## Start PROVIDED MATERIAL
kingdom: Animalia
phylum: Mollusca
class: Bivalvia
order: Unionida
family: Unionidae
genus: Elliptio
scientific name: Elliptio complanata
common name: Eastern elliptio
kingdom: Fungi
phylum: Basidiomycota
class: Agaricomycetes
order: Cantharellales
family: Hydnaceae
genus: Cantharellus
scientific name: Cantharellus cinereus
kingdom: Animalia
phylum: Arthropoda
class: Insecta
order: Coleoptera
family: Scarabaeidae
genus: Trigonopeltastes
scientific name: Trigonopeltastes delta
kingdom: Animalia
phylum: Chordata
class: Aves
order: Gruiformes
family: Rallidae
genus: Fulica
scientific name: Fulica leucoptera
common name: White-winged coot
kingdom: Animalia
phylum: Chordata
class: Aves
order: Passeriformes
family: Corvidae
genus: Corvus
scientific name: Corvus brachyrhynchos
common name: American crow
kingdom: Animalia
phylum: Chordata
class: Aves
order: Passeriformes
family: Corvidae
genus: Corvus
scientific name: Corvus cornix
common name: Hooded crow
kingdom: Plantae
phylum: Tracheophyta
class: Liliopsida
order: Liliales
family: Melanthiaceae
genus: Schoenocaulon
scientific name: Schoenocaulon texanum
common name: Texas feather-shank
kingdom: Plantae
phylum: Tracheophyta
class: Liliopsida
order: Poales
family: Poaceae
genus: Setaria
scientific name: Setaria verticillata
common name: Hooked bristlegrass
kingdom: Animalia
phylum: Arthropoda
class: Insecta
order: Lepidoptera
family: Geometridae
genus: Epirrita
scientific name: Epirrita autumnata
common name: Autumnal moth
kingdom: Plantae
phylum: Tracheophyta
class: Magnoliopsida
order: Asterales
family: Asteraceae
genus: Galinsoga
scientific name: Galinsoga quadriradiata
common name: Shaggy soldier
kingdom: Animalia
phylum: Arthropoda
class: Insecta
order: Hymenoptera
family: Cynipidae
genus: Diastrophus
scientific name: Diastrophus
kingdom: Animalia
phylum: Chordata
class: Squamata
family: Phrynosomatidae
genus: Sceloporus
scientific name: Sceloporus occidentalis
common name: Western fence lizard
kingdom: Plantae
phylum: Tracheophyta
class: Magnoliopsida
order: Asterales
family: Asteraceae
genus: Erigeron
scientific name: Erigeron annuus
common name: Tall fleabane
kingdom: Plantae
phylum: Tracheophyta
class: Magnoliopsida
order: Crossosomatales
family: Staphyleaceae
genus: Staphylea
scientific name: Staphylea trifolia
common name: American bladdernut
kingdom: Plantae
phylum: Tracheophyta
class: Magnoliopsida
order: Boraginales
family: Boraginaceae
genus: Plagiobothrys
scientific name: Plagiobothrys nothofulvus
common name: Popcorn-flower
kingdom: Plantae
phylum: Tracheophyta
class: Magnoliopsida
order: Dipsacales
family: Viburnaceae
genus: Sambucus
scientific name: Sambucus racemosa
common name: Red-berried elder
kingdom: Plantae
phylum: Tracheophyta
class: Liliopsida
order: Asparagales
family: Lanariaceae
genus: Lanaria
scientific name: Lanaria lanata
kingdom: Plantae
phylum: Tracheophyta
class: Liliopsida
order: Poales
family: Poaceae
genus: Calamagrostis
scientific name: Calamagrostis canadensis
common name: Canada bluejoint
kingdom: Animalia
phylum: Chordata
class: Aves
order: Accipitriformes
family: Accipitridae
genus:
## End PROVIDED MATERIAL
* TASK TO COMPLETE
Starting at the beginning of the records and ending at the line that contains "family: Melanthiaceae", both included, render those lines as a numbered list and omit any blank lines.

* RIGHT ANSWER
1. kingdom: Animalia
2. phylum: Mollusca
3. class: Bivalvia
4. order: Unionida
5. family: Unionidae
6. genus: Elliptio
7. scientific name: Elliptio complanata
8. common name: Eastern elliptio
9. kingdom: Fungi
10. phylum: Basidiomycota
11. class: Agaricomycetes
12. order: Cantharellales
13. family: Hydnaceae
14. genus: Cantharellus
15. scientific name: Cantharellus cinereus
16. kingdom: Animalia
17. phylum: Arthropoda
18. class: Insecta
19. order: Coleoptera
20. family: Scarabaeidae
21. genus: Trigonopeltastes
22. scientific name: Trigonopeltastes delta
23. kingdom: Animalia
24. phylum: Chordata
25. class: Aves
26. order: Gruiformes
27. family: Rallidae
28. genus: Fulica
29. scientific name: Fulica leucoptera
30. common name: White-winged coot
31. kingdom: Animalia
32. phylum: Chordata
33. class: Aves
34. order: Passeriformes
35. family: Corvidae
36. genus: Corvus
37. scientific name: Corvus brachyrhynchos
38. common name: American crow
39. kingdom: Animalia
40. phylum: Chordata
41. class: Aves
42. order: Passeriformes
43. family: Corvidae
44. genus: Corvus
45. scientific name: Corvus cornix
46. common name: Hooded crow
47. kingdom: Plantae
48. phylum: Tracheophyta
49. class: Liliopsida
50. order: Liliales
51. family: Melanthiaceae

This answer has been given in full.